For evidence of the fissures that have opened up in the US economy since the outbreak of the Covid-19 pandemic, take a look at the housing market.

The US is on track in 2020 to suffer the worst economic contraction since at least the financial crisis, with the US Federal Reserve forecasting a 2.4 per cent slump for the year. The shock has left millions of Americans without jobs. Yet the housing market is doing well.

Take, for example, the bullish comments from the chief executive of Toll Brothers, the Pennsylvania-based upmarket homebuilder that has long been seen as an industry bellwether.

The US is experiencing “the strongest housing market” that Douglas Yearley has seen in his three decades at Toll Brothers. In results this month, he said the company had its highest year-end order book in 15 years and was able to increase prices in nearly all of its communities.

Similarly, Stuart Miller, executive chairman of home builder Lennar, said this week the housing market “has proven to be very strong and we expect it to continue to be a significant driver in the recovery of the overall economy over the next several years”.

Investors have lapped all this up, sending the S&P 500 homebuilding index up about 130 per cent since its 2020 lows struck in March. By comparison, the blue-chip S&P 500 has advanced 65 per cent since its March lows.

Amid the pandemic, Mr Yearley said there had been a “renewed appreciation for the home as a sanctuary”. He added the work-from-home phenomenon was also enabling more buyers to live where they want rather than where their jobs previously required.
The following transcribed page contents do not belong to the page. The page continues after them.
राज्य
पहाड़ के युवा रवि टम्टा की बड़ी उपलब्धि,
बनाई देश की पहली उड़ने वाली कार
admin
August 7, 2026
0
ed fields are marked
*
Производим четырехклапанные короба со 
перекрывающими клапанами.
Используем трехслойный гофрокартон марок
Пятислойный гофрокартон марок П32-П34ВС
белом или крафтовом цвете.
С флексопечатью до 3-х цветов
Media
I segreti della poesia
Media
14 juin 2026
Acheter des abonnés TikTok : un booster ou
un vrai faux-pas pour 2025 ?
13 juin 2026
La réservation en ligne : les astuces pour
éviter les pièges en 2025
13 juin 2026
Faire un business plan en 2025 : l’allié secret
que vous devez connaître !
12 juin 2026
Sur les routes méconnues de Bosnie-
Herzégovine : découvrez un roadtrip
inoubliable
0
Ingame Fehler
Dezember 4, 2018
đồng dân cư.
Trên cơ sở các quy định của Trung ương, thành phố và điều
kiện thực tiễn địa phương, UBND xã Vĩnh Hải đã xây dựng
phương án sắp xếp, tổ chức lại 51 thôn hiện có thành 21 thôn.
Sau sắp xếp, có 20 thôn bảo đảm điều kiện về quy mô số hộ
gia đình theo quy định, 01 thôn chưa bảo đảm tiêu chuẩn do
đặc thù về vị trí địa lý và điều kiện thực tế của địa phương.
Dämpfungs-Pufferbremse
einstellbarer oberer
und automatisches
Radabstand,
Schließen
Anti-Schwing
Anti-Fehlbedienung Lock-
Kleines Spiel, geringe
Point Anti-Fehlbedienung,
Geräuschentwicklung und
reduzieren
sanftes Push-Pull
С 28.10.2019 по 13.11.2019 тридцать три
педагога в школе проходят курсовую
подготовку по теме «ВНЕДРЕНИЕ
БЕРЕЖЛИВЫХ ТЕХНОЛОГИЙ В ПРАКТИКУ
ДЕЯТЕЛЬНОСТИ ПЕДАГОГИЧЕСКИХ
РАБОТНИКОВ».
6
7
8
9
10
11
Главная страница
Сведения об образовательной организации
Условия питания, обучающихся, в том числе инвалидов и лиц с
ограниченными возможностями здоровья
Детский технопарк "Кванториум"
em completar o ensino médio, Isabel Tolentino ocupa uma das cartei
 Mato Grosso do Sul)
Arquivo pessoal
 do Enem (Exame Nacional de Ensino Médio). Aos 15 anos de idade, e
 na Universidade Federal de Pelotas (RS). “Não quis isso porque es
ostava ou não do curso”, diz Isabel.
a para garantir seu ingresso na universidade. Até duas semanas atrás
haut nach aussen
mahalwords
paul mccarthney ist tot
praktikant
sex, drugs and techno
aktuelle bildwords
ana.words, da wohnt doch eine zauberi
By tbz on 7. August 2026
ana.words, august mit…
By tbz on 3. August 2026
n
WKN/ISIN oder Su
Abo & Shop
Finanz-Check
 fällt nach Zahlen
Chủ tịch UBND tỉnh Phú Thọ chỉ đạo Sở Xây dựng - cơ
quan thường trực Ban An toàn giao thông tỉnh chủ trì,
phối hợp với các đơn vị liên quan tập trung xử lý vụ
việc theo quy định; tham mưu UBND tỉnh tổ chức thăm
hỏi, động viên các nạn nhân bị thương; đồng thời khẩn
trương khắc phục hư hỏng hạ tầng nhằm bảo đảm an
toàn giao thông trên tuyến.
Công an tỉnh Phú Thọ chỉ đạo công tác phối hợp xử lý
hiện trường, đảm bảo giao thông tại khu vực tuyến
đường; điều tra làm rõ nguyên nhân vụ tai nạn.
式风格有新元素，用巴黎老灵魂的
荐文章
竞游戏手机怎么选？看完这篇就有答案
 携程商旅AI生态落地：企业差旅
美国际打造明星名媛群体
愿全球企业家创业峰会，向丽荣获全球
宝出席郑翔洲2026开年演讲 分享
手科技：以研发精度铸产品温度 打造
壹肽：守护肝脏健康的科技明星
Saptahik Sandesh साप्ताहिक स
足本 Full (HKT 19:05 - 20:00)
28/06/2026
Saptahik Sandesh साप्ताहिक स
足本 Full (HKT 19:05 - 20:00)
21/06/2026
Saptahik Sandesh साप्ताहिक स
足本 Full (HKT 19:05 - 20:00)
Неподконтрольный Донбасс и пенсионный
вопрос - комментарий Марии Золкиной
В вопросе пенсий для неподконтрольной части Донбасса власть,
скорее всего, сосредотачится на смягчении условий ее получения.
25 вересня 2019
For many, the home this year suddenly became more than a place to reside. It became an office, a school for the kids, a gym, a movie theatre. So people sought out roomier dwellings as they spent more time indoors. Many also opted to leave crowded urban centres for the suburbs.

Demographic shifts also aided the sales boom, says Nancy Vanden Houten, lead economist at Oxford Economics. She says “the millennial generation is moving into what are typically homebuying years”.

Moreover, the pandemic has disproportionately hit lower-income households, which are more likely to be renters. Many higher income people who have managed to hold on to their jobs have seen their wealth grow, as stock markets rebounded and their home equity strengthened.

And there is a more prosaic reason for the housing market strength. The “jet fuel to the whole equation is the interest rate story”, says Nora Creedon, global head of Reits and infrastructure at Goldman Sachs Asset Management.

US interest rates are at rock-bottom levels. The average interest rate on a 30-year fixed-rate mortgage stands at 2.67 per cent. This has helped boost buying power and drummed up demand for housing at a time when inventory is tight. The stock of unsold, previously-owned homes sits at an all-time low of 2.5 months of supply at the current sales pace, while that of newly constructed homes stands at about 3.3 months.

That has driven home values up 7 per cent annually in September — the largest gain in six years.

There are some warning signals, however. A Covid-19 relief programme that allows homeowners in financial difficulties to skip monthly payments on federally guaranteed mortgages for up to a year and make them up later is due to expire on December 31. Some 5.48 per cent of these loans are in such a programme.

Still, the housing sector overall is expected to be relatively sheltered. Americans with mortgages have amassed a collective $1tn in home equity since the third quarter of last year, or an average $17,000 per homeowner — the largest such gain since the start of 2014, according to Corelogic.

That allows struggling households to sell their homes for a profit rather than go into foreclosure. After years of underbuilding, the industry faces a shortfall of nearly 6m single-family homes based on the annual average rate of production over half a century and US household growth, according to Mr Yearley.

Affordability is still an issue, especially for first-time buyers who “do not have home equity to bring to the closing table”, says Odeta Kushi, deputy chief economist at First American.

But the broader housing market strength is having knock-on effects on the economy, boosting home improvement work and sales of furniture and cars. Home price gains have made people “feel wealthier” and as a result “they're likely to go out and spend money”, says Randy Frederick, vice-president of trading and derivatives at Charles Schwab.